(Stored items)
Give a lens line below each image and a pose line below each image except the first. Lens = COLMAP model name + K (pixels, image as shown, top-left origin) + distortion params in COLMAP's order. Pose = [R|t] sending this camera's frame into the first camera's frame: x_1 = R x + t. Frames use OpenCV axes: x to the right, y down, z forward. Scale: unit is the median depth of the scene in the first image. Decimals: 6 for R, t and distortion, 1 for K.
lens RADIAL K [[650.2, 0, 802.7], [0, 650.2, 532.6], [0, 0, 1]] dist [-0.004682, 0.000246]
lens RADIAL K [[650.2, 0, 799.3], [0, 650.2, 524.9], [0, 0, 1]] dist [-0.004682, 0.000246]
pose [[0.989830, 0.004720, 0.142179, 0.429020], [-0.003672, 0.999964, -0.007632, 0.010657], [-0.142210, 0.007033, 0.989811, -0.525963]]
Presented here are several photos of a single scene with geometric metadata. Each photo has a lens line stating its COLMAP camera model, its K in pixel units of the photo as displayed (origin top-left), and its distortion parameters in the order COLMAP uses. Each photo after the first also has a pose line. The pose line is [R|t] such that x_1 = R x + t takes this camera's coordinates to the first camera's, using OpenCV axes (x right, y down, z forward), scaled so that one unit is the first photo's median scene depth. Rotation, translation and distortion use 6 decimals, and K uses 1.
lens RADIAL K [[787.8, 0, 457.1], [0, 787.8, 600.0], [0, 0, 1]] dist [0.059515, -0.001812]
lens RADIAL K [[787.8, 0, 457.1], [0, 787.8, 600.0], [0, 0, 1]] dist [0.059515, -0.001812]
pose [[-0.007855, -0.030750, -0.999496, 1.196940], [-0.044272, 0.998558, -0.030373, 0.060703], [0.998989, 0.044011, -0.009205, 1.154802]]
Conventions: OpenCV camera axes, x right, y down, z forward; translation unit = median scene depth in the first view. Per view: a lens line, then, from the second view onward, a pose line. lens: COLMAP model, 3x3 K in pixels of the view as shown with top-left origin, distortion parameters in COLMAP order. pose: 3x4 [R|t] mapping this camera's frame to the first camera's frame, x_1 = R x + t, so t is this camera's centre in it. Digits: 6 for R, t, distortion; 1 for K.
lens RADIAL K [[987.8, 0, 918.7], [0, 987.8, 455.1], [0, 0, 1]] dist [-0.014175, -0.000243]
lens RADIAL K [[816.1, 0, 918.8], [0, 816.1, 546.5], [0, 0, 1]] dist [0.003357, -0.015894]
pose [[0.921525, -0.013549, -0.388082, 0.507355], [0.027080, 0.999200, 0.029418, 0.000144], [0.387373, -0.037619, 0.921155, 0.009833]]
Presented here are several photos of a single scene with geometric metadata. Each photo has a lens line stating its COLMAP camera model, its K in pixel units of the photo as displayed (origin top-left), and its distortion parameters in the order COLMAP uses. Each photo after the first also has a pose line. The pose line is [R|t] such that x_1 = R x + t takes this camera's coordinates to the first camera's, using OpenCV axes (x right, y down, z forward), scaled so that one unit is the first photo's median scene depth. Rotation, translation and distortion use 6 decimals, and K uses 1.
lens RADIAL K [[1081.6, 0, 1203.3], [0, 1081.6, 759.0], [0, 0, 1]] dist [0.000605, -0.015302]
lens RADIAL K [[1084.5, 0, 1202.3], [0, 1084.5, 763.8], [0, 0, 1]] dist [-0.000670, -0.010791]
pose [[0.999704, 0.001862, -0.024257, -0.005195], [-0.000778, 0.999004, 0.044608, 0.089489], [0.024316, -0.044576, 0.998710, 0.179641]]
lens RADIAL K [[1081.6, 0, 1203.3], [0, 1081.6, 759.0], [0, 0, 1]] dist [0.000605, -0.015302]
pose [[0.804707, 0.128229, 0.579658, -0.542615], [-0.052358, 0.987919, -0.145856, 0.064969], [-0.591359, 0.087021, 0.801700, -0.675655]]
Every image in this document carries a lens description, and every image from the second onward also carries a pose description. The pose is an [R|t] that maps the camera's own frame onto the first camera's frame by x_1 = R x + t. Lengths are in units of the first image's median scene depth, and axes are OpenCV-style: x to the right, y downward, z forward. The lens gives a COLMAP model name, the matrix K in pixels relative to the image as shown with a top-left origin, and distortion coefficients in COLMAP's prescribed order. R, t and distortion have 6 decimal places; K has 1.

Exercise brief – Recast the part that opens with the line containing "Conventions: OpenCV camera" and closes with the line containing "-0.037619, 0.921155, 0.009833]]" as a two-column CSV with the headers entry_text and answer. Give one row per entry, with each field in double quotes and line breaks turned into spaces.

Worked solution –
entry_text,answer
"Conventions: OpenCV camera axes, x right, y down, z forward; translation unit = median scene depth in the first view. Per view: a lens line, then, from the second view onward, a pose line. lens: COLMAP model, 3x3 K in pixels of the view as shown with top-left origin, distortion parameters in COLMAP order. pose: 3x4 [R|t] mapping this camera's frame to the first camera's frame, x_1 = R x + t, so t is this camera's centre in it. Digits: 6 for R, t, distortion; 1 for K.","lens RADIAL K [[987.8, 0, 918.7], [0, 987.8, 455.1], [0, 0, 1]] dist [-0.014175, -0.000243] lens RADIAL K [[816.1, 0, 918.8], [0, 816.1, 546.5], [0, 0, 1]] dist [0.003357, -0.015894] pose [[0.921525, -0.013549, -0.388082, 0.507355], [0.027080, 0.999200, 0.029418, 0.000144], [0.387373, -0.037619, 0.921155, 0.009833]]"